Figure 3 depicts the resulting EVC-UFV Up-sampling Filter,

Figure 3 – Structure of the EVC-UFV Up-sampling Filter

 

The parameters of the original and complexity-reduced network are given in Table 1.

 

Table 1 – Parameters of the original and the complexity-reduced network

Original Final
Residual Blocks 6 2
DRLMs per Residual Block 3 6
Residual Block per DRLM 3 3
Hidden Convolutional Layers per Residual Unit 2 1
Input Feature Maps 64 32

 

Further, by pruning the parameters and weights of the network, the network complexity is reduced by 40%. The loss in performance is less than 1% in BD-rate. This is achieved, by first using the well-known DeepGraph technique, modified to work with deep-learning based up-sampling filter, understanding the dependency of the different components’ layers of the simplified deep-learning network.
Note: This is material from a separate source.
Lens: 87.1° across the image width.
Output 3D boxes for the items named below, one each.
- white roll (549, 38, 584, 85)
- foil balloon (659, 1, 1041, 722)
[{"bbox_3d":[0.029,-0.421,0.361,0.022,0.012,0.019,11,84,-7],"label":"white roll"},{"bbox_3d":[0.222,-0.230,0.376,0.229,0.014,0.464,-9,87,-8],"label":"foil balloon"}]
This facilitates grouping components sharing a common pruning approach that can be applied without introducing dimensional inconsistencies among the inputs and outputs of the layers.

Verification Tests of the technology has been performed on:

 

Standard sequences  CatRobot, FoodMarket4, ParkRunning3.
Bits/sample  8 and 10 bit-depth per component.
Colour space  YCbCr with 4:2:0 sub sampling.
Encoding technologies  AVC, HEVC, and VVC.
Encoding settings  Random Access and Low Delay at QPs 22, 27, 32, 37, 42, 47.
Up-sampling SD to HD and HD to UHD.
Metrics BD-Rate, BD-PSNR and BD-VMAF
Deep-learning structure Same for all QPs

 

Results show an impressive improvement for all coding technologies, and encoding options for all three objective metrics when compared with the currently used traditional bicubic interpolation. The results of Table 2 have been obtained foe the low-delay coding mode.

 

Table 2 – Performance of the EVC-UFV Up-sampling Filter

AVC HEVC VVC
SD to HD (using own trained filter) 14.4% 12.2% 13.8%
HD to UHD (using own trained filter) 5.6% 6% 6.5%
SD to HD (using HD to UHD filter) 14% 11.6% 11.4%

 

All results are obtained with the 40% pruned network.